I liked The Blue Umbrella- the umbrella was indeed very beautiful. The tale was engaging too, not merely for children.

The muppets at the Monsoon Festival were also riveting.

I also enjoyed An Inconvenient Truth- although there were too many images of Al Gore for my liking. The screening was in a smaller room than the auditorium where The Blue Umbrella was shown, the people were less and so too hopefully were the carbon emissions:)

Check your carbon footprint on climatecrisis.net.

The music program in the evening was also very refreshing- with Suchet's shamanic drum and other previously unseen, unheard and unknown instruments.

Kartik Baul's music was lilting in parts.

We rounded off the evening with wine on the house, courtesy the American centre:)

Friday, August 21, 2009

Western classical


The music program at IHC yesterday was very refreshing for the soul.

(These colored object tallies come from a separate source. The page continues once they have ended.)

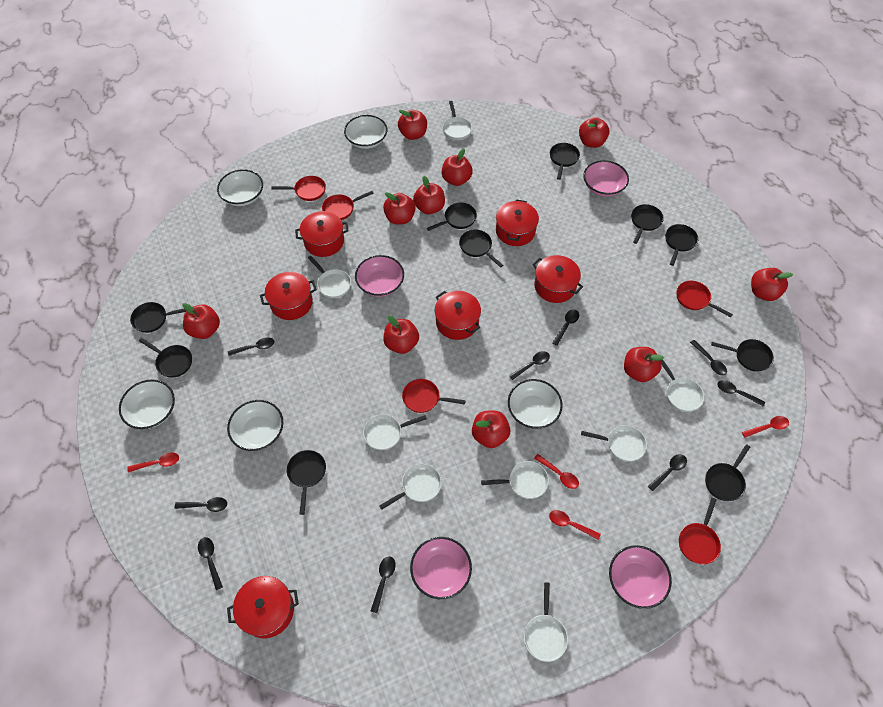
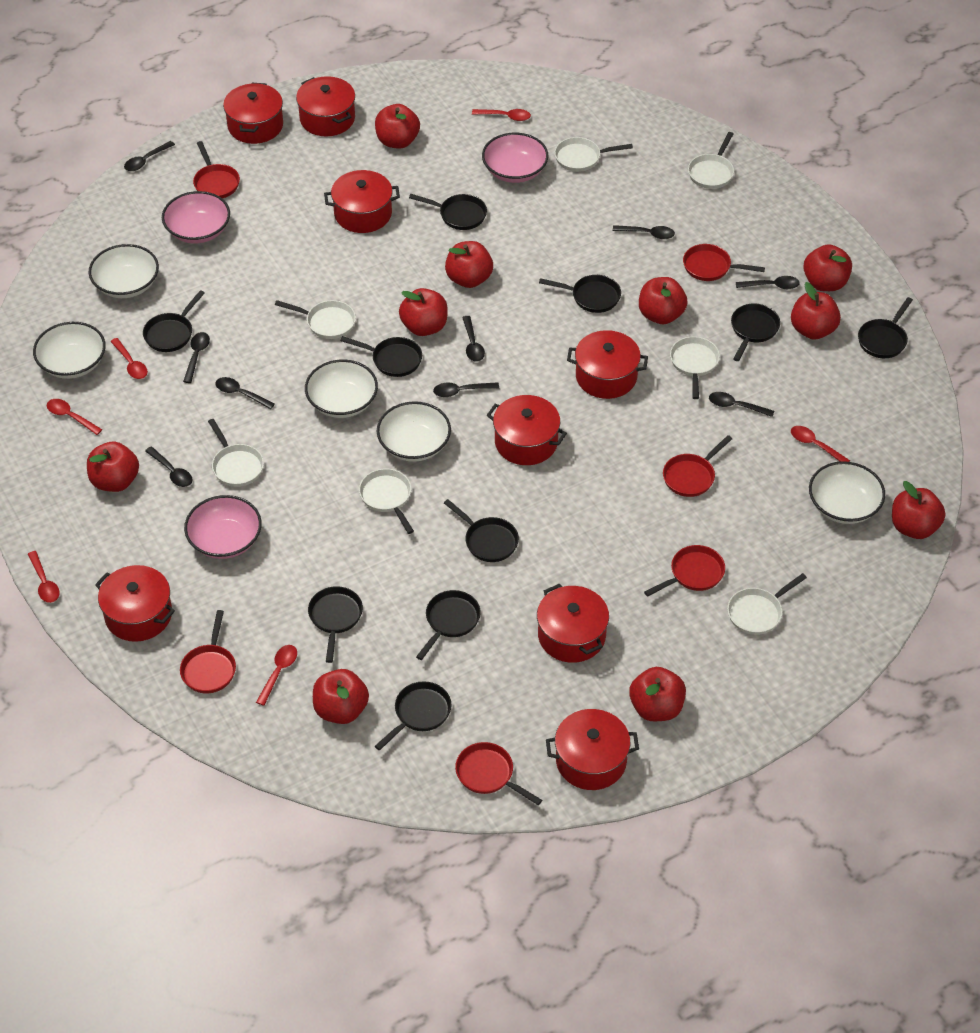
pink bowl: [355,255,404,297] [410,537,472,599] [583,160,629,197] [609,545,672,609] = 4 -> [162,191,230,244] [184,495,262,559] [482,133,548,183] = 3
red pan: [272,176,326,201] [322,191,374,220] [402,379,466,413] [676,281,733,317] [679,498,721,564] = 5 -> [180,610,236,693] [193,141,240,198] [455,742,542,805] [644,545,725,597] [663,435,732,497] [683,244,765,281] = 6
red pot: [227,576,299,638] [260,272,317,320] [295,211,349,257] [435,291,481,340] [496,199,539,246] [533,255,583,303] = 6 -> [95,565,175,642] [223,83,283,144] [296,76,355,136] [324,170,400,233] [487,395,567,465] [537,584,609,663] [546,709,639,790] [567,330,648,399] = 8
red spoon: [127,452,179,472] [534,454,579,489] [549,510,601,540] [742,416,789,438] = 4 -> [28,551,60,603] [47,399,102,435] [110,338,148,379] [256,645,297,706] [472,109,531,121] [791,426,850,462] = 6
white pan: [308,256,351,298] [363,414,427,450] [379,464,442,510] [443,101,472,140] [481,461,549,499] [524,582,568,662] [581,425,647,462] [660,360,704,412] = 8 -> [208,419,264,487] [275,300,356,339] [359,469,414,534] [555,137,633,172] [670,336,720,399] [688,132,734,189] [727,573,807,635] = 7

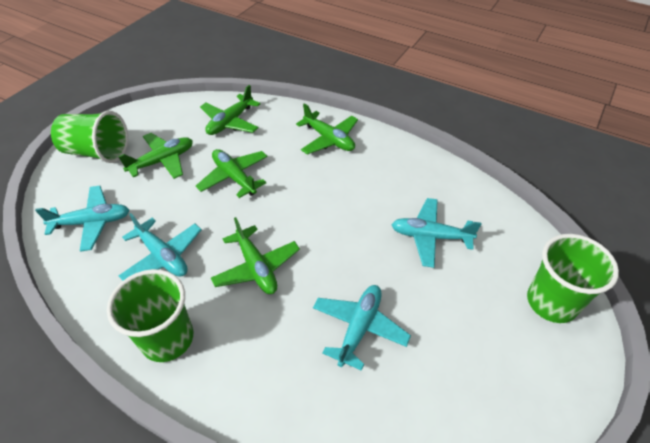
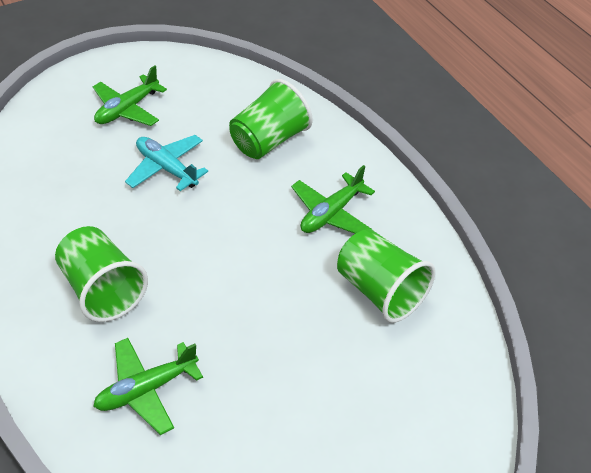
green plane: [118,133,193,179] [196,149,268,198] [200,85,260,135] [211,217,300,294] [296,103,358,155] = 5 -> [93,65,167,126] [93,338,203,435] [291,165,375,234] = 3
turquoise plane: [35,186,129,252] [118,213,202,280] [313,285,411,371] [391,198,481,268] = 4 -> [125,135,208,191] = 1

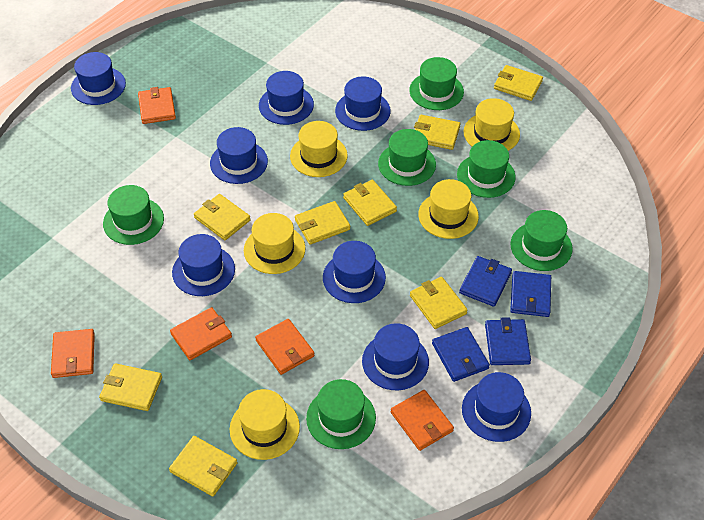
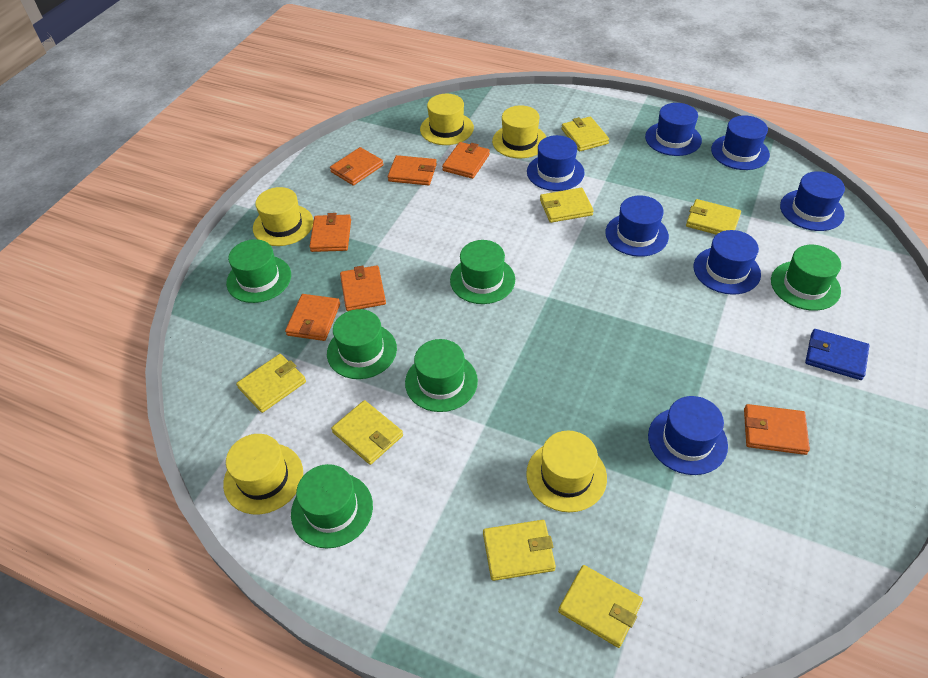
blue hat: [71,52,126,105] [172,234,235,296] [210,127,268,184] [259,71,314,125] [323,241,386,303] [335,76,391,131] [362,323,429,390] [462,372,531,442] = 8 -> [527,135,585,191] [605,195,669,257] [645,103,702,156] [648,396,728,475] [694,230,761,295] [711,116,770,170] [780,171,845,231] = 7
blue wallet: [432,327,490,382] [459,256,512,307] [485,317,531,365] [510,271,551,317] = 4 -> [805,329,869,380] = 1
orange wallet: [51,329,95,378] [138,87,176,124] [170,307,232,360] [255,319,315,375] [391,390,454,451] = 5 -> [285,294,340,341] [309,213,351,252] [330,147,384,186] [340,265,386,311] [388,155,437,185] [442,142,490,179] [744,404,810,455] = 7
yellow wallet: [99,363,162,411] [169,436,237,497] [194,194,251,240] [295,201,350,245] [343,180,397,226] [410,277,468,329] [414,115,460,150] [494,65,543,101] = 8 -> [236,354,306,413] [331,400,403,465] [483,520,556,581] [540,188,594,223] [558,565,643,648] [561,116,609,151] [686,199,741,235] = 7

Also a refresher with French and Italian guessing. Didn't have the same impact in English:)Worth the long ride.

Wednesday, August 19, 2009

I

Caferati's Godawful Poetry Fotnight- a baker's dozen of days- begins today.

Well, Godawful poetry to me would mean forced rhymes, trite emotions and just generally...bleh.

http://caferati.blogspot.com/2009/08/son-of-godawful-poetry-fortnight-19th.html#3758941225409206053



Godawful Poetry Fornight has begun
Time to let blessedly go, tum tum.

Kaminey liked, like called to like
Earfuls the next day, let's strike.

Boredom wars with logic here
How to writers keep me there.

Maids and cooks made havoc
Gym gayi, cleaned bugs adhoc.

Monday, August 03, 2009

The weekend that was


Liked Curious Case of Benjamin Button and also Love Aajkal. Good to see a hindi movie trying to be more realistic. The contrast seemed sharper when compared to the 60s typically filmi love story. Only when the movie is over do you realise how wafer thin the storyline was.

Also read the Science of Influence via torrent- good read; a change in environment leads to a change in behaviour...very true.

Saturday night bacardi fun...I do still have a life:)Homedulgence.

Shopped more...USI always has pickable stuff.

Monday, July 20, 2009

The Road Behind, Now, Ahead


Am reading the Road Less Travelled & Beyond by M.Scott Peck. Says a lot of things which make sense, although he focusses too much on The Man Above for my taste.

The need to think, is something which most people neglect to simplify their lives. The capacity to tolerate uncertainty is also a skill which may come with time.

The willingness to welcome pain as an opportunity to grow emotionally is also something we shirk. What's the point of studying something we are good at? True. For a change, yes.

More as I continue reading it.

Other gems I picked up at Landmark- Adland; Truth, Lies & Advertising; Crowdsourcing.

Courtesy a small discount voucher from Citi & my points.

Some consolation for a wasted trip to Gurgaon on Saturday- the meeting scheduled there ended up being in Delhi.

Habitat movie


To kill a mockingbird- the movie- is much tighter than the book. The book had it's own charm, a bildungsroman of Scout. Gregory Peck as the restrained Atticus Finch stole the show. He picked up an Oscar for this role. Stein auditorium was as packed as when Harry Potter 6 was premiered.

Thursday, July 09, 2009

The world today


Reading Naomi Klein is akin to one's fasciantion with the macabre...it is intensely depressing but still one is compelled to read on...the horror, the horror of Chile, Argentina, Britain, Russia, Iraq, South Africa...

One wonders why this is not covered in the general press...I am once more reminded of how American our view of the world is...reading about countries whose culture we know little about, only sharpens the blurry picture they have in our mind; to some extent.

Money truly governs the impression you create.